Hacker News new | ask | show | jobs
by saas_co_de 3084 days ago
Yes, wholesale broadband rates are dirt cheap and falling like a rock forever because of improvements in technology.

What you pay for for broadband in the home is: 1) last mile connection (expensive to install) 2) bribes (sorry, "franchise fees") 3) advertising to maintain the illusion of competition 4) customer support to help you deal with your anger and cancel/activate you when you switch between various shitty providers to maintain the illusion of competition

1 comments

What kills me about the advertising are three things:

1) It creates a huge barrier to entry because new ISPs have a hard time getting any name recognition.

2) Newpapers, radio stations, and television stations probably wouldn't want to say anything bad about telephone or cable providers. Imagine the phone call an NBC TV station would get if it attacked Comcast. That advertising is a good chunk of money.

3) Advertising is rolled into the PUC-approved "cost of doing business" and the cable or telephone companies get to add their profits on top of that.
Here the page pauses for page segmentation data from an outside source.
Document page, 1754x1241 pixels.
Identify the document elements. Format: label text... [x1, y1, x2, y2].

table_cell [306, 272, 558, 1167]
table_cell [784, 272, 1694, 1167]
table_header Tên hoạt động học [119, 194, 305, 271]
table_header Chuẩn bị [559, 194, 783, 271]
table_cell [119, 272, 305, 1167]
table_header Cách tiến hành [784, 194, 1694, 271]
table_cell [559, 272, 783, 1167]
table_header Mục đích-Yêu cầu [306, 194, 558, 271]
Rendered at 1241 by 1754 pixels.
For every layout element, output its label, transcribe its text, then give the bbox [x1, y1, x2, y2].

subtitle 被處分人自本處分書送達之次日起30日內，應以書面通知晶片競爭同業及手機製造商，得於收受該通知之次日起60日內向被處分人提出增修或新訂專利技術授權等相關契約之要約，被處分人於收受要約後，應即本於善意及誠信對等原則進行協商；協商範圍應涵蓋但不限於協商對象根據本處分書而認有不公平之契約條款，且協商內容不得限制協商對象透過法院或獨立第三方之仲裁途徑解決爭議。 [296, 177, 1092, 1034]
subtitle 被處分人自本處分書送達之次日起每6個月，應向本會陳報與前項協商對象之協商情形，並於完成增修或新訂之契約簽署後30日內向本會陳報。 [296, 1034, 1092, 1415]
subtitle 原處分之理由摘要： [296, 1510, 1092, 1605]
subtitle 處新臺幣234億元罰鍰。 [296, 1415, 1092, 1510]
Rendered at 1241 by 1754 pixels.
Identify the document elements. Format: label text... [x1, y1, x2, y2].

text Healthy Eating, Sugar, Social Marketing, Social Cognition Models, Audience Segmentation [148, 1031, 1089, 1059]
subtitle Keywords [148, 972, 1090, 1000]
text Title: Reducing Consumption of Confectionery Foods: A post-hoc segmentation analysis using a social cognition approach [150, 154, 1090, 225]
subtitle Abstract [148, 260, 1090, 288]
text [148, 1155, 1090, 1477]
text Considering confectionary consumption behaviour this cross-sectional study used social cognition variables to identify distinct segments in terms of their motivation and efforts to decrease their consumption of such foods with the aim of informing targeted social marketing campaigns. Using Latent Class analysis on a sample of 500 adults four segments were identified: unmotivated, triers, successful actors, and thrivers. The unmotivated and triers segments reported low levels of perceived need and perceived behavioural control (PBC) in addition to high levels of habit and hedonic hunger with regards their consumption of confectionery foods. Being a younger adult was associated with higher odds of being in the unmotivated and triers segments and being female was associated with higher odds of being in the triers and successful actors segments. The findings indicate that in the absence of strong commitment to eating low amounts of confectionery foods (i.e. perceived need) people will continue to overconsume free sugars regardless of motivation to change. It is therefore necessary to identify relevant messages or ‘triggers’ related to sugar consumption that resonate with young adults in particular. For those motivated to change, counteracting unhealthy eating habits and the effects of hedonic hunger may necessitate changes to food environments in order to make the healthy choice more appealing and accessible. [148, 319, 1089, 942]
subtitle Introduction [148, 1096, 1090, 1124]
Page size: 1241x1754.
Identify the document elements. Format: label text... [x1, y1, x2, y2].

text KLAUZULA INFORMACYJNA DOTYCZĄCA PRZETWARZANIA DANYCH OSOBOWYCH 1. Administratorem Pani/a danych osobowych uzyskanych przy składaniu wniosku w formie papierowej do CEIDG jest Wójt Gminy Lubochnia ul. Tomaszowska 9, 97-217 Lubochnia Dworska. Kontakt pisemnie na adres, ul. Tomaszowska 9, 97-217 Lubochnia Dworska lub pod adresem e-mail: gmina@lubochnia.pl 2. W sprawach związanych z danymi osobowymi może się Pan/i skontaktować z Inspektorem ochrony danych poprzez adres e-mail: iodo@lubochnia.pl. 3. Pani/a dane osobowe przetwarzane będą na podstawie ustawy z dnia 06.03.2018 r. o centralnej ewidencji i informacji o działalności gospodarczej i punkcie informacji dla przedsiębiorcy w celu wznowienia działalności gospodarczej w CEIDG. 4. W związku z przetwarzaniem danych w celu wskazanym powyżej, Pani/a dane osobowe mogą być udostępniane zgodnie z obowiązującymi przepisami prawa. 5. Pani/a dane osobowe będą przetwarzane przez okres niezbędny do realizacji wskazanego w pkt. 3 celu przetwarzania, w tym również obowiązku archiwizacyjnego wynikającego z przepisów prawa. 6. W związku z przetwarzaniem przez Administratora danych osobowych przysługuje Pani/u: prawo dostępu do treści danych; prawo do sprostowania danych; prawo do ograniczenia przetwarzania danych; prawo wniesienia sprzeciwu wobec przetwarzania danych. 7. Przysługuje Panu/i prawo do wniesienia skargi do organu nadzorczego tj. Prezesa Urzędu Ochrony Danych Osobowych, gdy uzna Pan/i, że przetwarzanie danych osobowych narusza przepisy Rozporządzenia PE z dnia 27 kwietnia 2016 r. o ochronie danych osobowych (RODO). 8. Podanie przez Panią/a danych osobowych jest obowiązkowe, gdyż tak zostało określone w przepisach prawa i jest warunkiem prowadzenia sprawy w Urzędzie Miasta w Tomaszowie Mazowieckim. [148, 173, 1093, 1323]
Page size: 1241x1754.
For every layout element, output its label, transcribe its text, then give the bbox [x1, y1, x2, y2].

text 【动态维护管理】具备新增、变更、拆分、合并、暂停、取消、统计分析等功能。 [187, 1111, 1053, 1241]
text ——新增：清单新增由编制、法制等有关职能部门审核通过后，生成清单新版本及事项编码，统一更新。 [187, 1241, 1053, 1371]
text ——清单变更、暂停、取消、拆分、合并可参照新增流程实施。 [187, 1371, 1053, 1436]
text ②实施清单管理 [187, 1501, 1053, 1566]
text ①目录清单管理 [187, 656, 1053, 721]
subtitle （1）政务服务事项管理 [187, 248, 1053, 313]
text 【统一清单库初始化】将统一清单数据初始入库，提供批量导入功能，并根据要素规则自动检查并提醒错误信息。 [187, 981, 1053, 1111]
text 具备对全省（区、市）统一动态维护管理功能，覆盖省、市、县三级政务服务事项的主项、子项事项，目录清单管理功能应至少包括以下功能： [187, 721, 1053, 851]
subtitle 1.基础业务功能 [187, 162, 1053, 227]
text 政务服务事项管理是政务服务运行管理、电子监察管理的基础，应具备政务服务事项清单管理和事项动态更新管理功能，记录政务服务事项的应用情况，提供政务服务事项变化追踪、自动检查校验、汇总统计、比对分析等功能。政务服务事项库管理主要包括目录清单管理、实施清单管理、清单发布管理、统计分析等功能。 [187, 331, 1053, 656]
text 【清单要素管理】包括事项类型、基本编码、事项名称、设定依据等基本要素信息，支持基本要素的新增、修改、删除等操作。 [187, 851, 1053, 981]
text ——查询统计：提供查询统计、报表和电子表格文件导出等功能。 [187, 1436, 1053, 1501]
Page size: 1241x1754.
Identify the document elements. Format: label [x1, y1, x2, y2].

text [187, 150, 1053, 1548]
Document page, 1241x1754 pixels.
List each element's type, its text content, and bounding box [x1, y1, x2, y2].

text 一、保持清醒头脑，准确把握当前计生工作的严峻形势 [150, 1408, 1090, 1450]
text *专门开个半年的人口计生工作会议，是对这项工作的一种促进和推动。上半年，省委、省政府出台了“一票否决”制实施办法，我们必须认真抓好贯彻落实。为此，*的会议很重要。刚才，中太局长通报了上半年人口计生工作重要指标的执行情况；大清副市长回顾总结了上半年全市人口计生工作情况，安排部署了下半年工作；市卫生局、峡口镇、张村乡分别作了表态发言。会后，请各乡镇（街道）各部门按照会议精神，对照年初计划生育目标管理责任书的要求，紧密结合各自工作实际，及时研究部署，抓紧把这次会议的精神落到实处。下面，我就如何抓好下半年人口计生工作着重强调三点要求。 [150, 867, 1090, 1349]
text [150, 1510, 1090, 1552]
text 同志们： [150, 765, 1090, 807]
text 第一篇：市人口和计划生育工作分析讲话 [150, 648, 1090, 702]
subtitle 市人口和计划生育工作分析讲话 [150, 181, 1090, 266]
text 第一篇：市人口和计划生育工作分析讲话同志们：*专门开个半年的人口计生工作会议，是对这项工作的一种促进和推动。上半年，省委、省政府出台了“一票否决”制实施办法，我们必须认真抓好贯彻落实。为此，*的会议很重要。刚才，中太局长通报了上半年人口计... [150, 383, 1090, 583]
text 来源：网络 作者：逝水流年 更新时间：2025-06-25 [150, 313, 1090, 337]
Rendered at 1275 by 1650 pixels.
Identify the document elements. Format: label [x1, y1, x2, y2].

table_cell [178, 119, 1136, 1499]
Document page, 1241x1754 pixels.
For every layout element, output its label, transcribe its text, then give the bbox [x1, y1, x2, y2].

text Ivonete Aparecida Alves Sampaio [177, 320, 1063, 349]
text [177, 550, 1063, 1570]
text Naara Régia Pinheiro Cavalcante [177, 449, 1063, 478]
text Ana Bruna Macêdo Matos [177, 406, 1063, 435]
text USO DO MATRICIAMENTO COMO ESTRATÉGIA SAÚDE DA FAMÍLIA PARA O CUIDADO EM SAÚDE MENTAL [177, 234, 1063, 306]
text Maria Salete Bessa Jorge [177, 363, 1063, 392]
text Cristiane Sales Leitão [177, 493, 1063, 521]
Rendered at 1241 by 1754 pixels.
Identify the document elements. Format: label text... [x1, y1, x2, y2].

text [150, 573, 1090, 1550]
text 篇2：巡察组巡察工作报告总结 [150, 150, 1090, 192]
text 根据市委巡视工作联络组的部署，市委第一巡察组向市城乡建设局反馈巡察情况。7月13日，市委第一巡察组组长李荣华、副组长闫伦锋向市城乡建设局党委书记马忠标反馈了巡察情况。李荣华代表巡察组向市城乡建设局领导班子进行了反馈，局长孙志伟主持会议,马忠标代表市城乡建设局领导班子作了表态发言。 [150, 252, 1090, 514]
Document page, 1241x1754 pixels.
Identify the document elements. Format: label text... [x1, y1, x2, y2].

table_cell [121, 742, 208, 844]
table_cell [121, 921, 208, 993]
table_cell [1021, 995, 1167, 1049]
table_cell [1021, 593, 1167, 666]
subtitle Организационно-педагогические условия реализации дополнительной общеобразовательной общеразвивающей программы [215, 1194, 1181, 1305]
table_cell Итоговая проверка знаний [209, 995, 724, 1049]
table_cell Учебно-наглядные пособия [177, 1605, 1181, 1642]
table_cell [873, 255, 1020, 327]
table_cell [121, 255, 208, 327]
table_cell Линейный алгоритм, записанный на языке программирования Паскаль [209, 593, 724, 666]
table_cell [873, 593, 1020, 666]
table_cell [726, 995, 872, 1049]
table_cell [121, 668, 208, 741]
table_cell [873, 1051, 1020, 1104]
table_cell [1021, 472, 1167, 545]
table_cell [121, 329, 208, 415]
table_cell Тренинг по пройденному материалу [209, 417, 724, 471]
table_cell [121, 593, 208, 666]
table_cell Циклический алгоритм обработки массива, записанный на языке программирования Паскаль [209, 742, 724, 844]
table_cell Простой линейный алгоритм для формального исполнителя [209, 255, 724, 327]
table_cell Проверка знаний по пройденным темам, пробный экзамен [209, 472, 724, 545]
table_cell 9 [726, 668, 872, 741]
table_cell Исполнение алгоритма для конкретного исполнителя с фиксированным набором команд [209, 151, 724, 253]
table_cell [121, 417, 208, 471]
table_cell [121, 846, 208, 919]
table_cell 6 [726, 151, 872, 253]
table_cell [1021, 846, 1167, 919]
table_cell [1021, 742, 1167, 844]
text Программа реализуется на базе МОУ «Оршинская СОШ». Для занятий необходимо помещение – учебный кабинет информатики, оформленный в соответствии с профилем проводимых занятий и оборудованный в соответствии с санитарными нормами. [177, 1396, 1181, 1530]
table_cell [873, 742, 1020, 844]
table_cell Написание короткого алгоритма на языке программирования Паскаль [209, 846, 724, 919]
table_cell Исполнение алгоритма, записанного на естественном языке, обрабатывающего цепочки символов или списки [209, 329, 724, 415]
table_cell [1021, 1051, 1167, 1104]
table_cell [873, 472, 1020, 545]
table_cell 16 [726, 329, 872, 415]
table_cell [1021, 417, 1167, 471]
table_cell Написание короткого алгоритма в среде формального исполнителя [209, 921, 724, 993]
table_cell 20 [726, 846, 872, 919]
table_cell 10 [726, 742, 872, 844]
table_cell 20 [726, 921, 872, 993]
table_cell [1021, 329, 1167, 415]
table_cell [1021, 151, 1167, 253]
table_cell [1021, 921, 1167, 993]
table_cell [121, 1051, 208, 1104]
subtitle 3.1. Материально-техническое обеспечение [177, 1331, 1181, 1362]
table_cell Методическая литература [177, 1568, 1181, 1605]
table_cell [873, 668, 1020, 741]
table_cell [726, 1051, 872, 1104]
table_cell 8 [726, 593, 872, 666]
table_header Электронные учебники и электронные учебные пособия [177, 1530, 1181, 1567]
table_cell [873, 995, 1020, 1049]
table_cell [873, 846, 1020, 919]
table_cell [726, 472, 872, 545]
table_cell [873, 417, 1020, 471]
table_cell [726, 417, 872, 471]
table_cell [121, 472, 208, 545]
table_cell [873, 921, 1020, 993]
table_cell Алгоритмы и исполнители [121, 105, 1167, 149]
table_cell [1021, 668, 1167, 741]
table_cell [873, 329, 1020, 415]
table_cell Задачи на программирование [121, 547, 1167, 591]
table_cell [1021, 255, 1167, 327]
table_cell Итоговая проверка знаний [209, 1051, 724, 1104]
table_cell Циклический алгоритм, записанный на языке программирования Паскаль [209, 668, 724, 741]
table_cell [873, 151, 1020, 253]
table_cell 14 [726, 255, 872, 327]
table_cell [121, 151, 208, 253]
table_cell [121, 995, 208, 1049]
We’re working on www.altheamesh.com to create networks where participants within the network can compete with one another to provide better service without the end consumers having to switch providers.

This is accomplished by adding a price metric to the routing protocol so that packets are routed along the best and cheapest paths.

So if you notice that a certain neighborhood has bad service, you can set up some kind of connection to it and sell into that network to make a profit. No advertising. The end users will only notice their internet access getting cheaper and or better.